2Manufacturing precision
If users perform multiple operations to select hairstyles, then hairstyle matching accuracy may be improved, but time consumption increases and productivity decreases
Solution Approach 1:
The system pre-processes the source picture by extracting the face region and preparing it for hairstyle generation before the user requests any action. The deep learning model is pre-trained with extensive hairstyle data, enabling immediate accurate generation without requiring multiple user trials.
Solution Approach 2:
Multiple manual operations for hairstyle selection are replaced by a single automated deep learning inference process. The system substitutes iterative user actions with one-pass algorithmic processing that achieves both high accuracy and efficiency.

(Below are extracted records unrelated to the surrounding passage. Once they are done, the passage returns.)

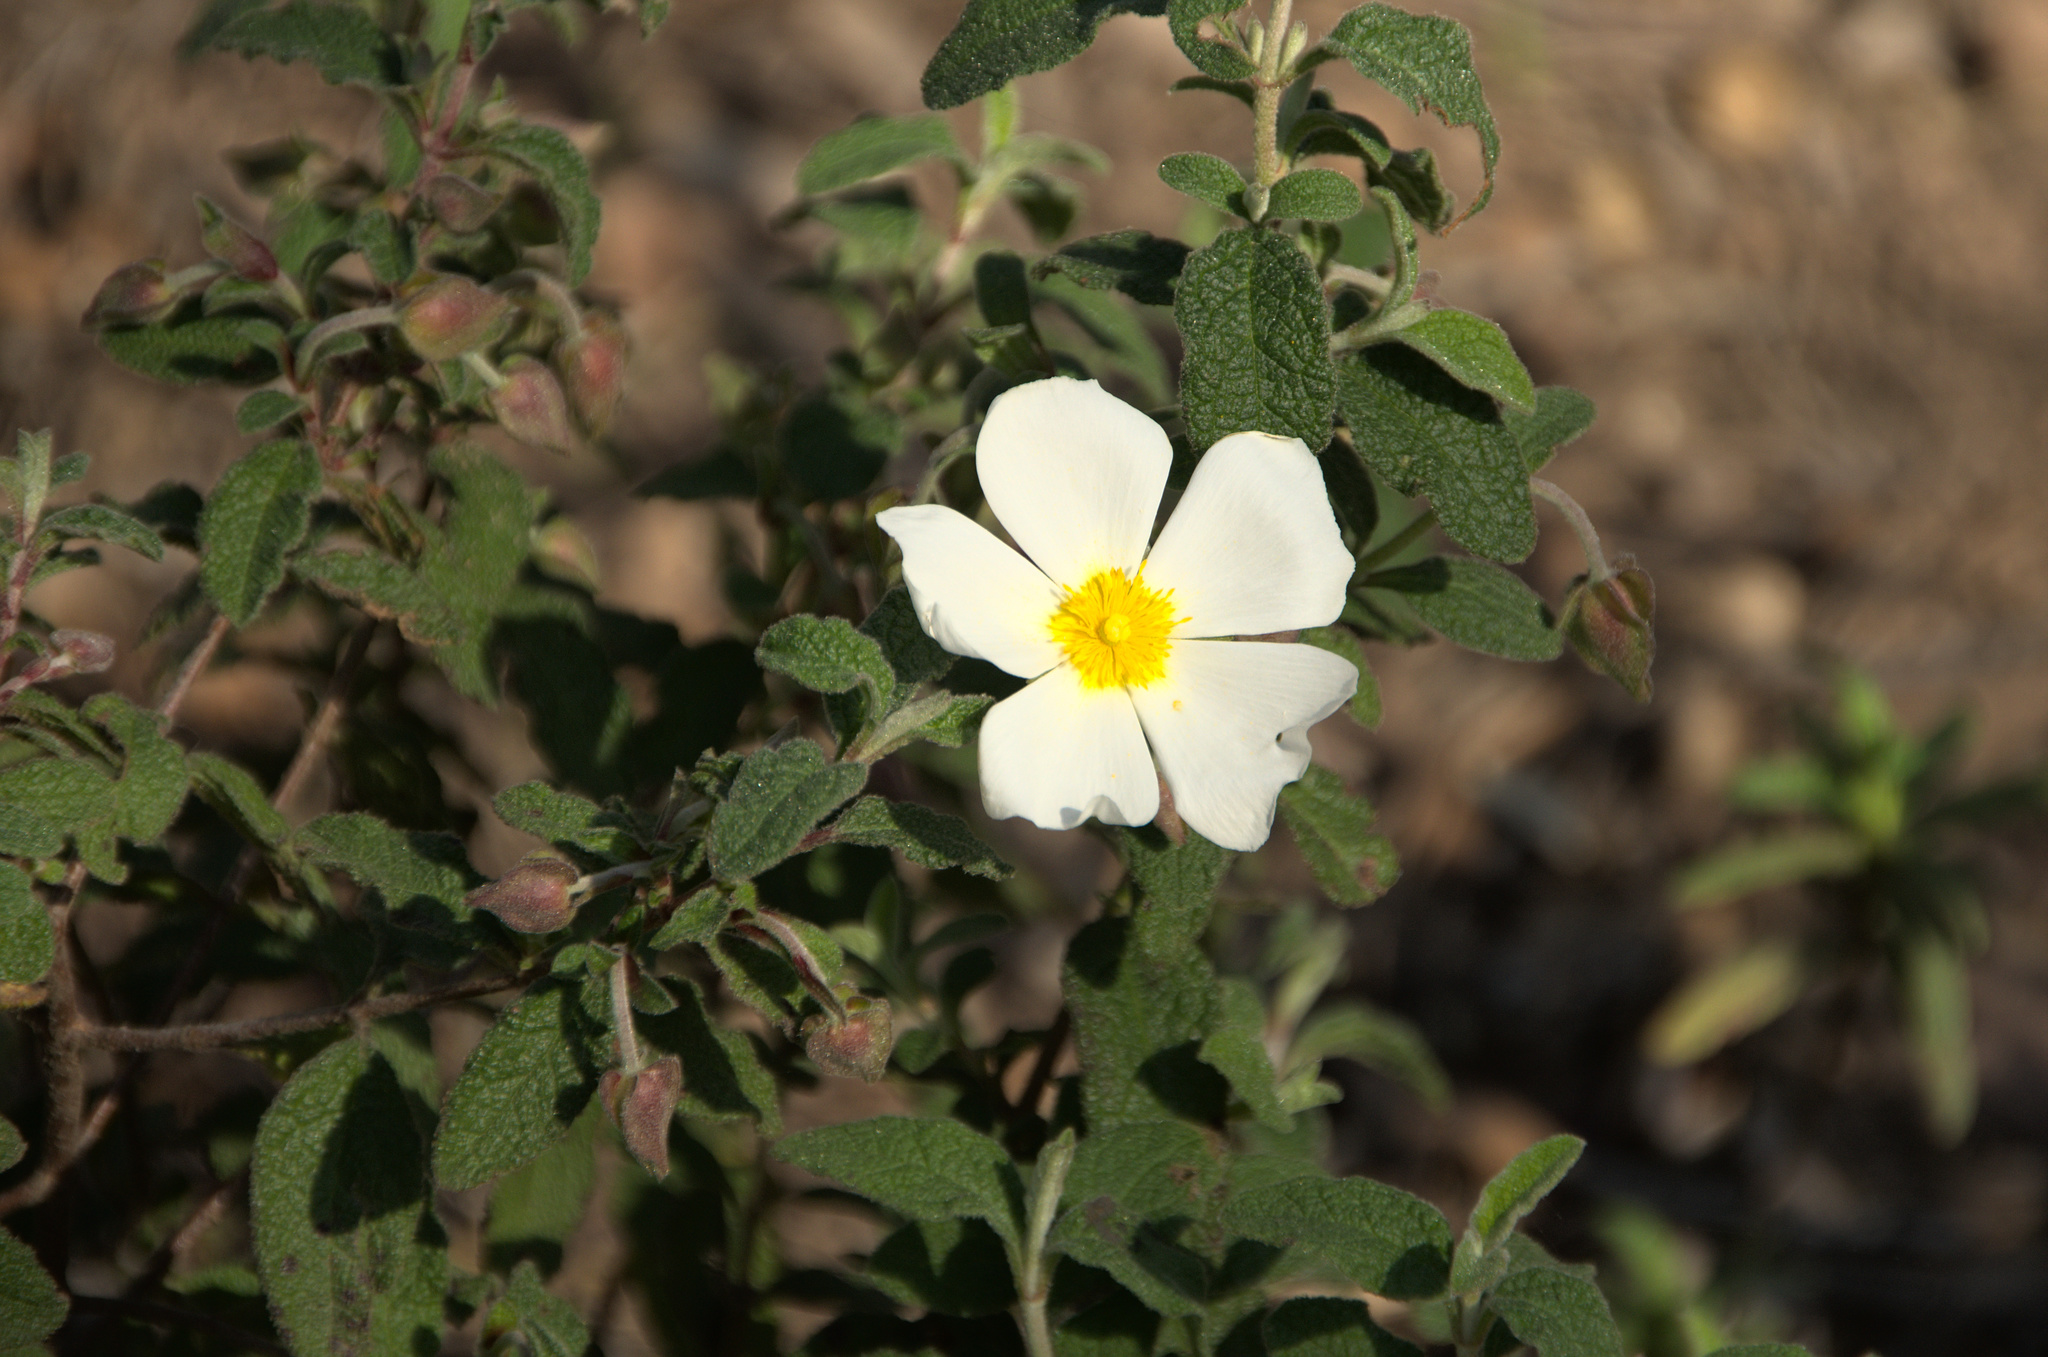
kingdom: Plantae
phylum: Tracheophyta
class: Magnoliopsida
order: Malvales
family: Cistaceae
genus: Cistus
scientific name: Cistus salviifolius
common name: Salvia cistus
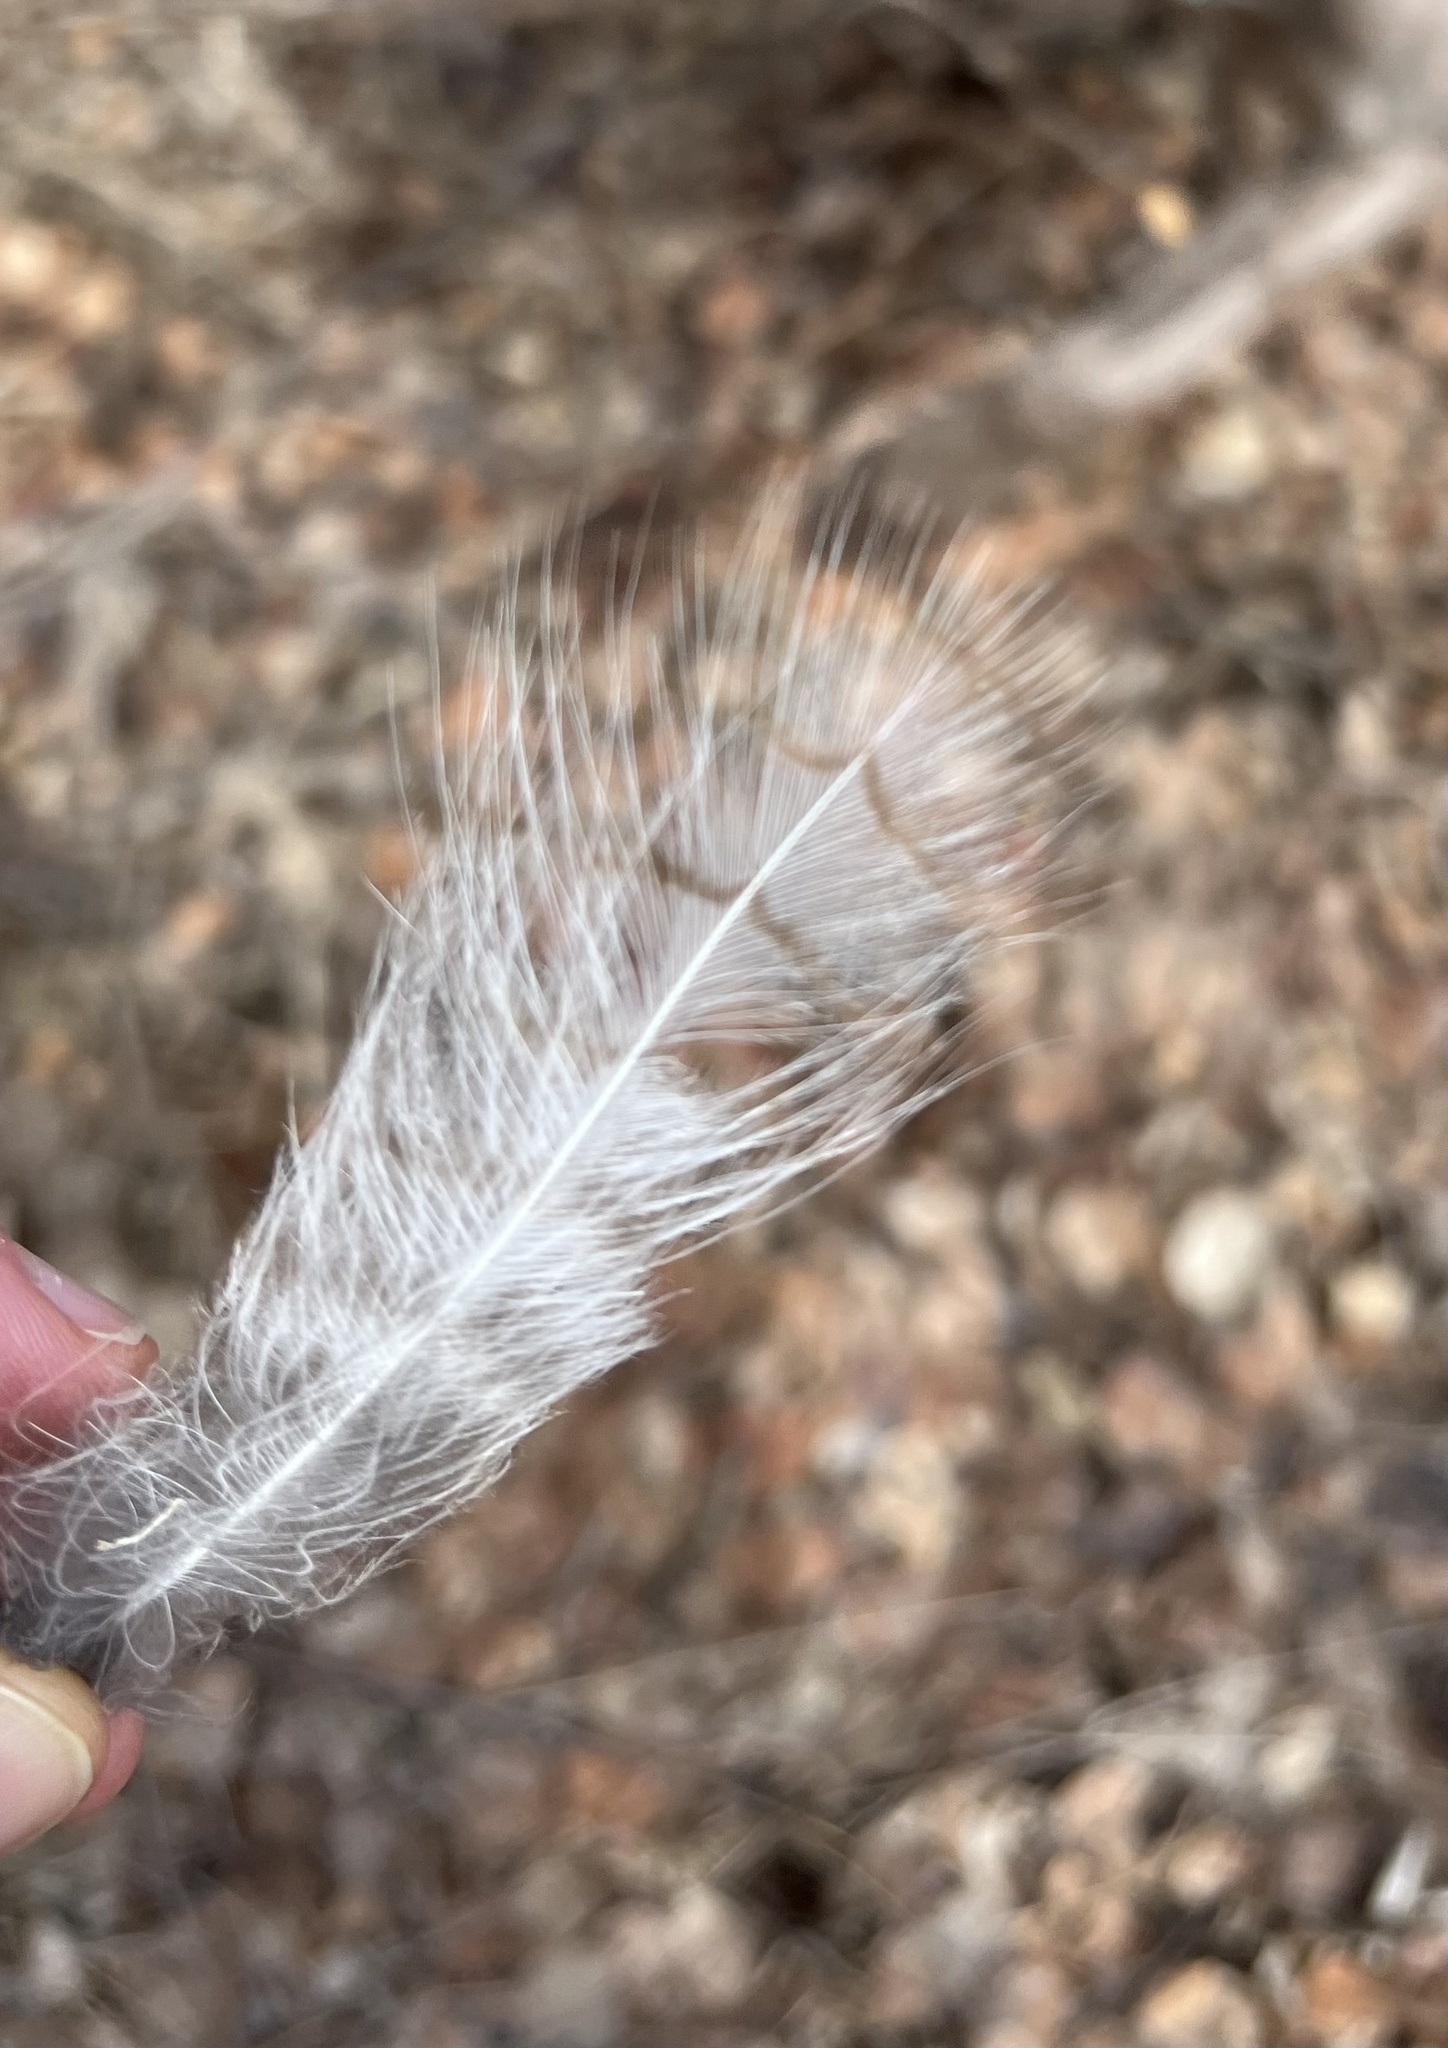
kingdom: Animalia
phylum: Chordata
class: Aves
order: Strigiformes
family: Strigidae
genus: Bubo
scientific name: Bubo virginianus
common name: Great horned owl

3Adaptability or versatility
If the system responds to multiple user operations, then interaction flexibility is improved, but system resource utilization deteriorates
Solution Approach 1:
The server autonomously initiates and completes the entire picture generation process without waiting for or responding to multiple user operations. The system self-manages resource allocation and processing, eliminating wasted computational cycles from handling redundant user interactions.
4Ease of operation
If manual hairstyle selection is implemented, then user control is improved, but device complexity increases
Solution Approach 1:
The complex hairstyle selection and matching logic is extracted from the user interface and relocated to the server-side deep learning system. The terminal device is simplified to only handle basic picture input/output, while the complex processing is performed externally by the server.
Data Source
AI summary
This disclosure relates to a picture generation method and device, a storage medium, and an electronic device. The method includes: obtaining a source portrait picture displaying a target object; cropping the source portrait picture to obtain a face region picture corresponding to a face of the target object excluding a hair portion; inputting the face region picture to a picture generation model to obtain an output result of the picture generation model, the picture generation model being obtained after machine learning training through an adversarial neural network model by using a plurality of sample pictures; and generating a target portrait picture by using the output result of the picture generation model, the target portrait picture displaying a target hairstyle matching the face of the target object. This disclosure resolves the technical problem that pictures generated in related art cannot achieve an effect expected by a user and other technical problems.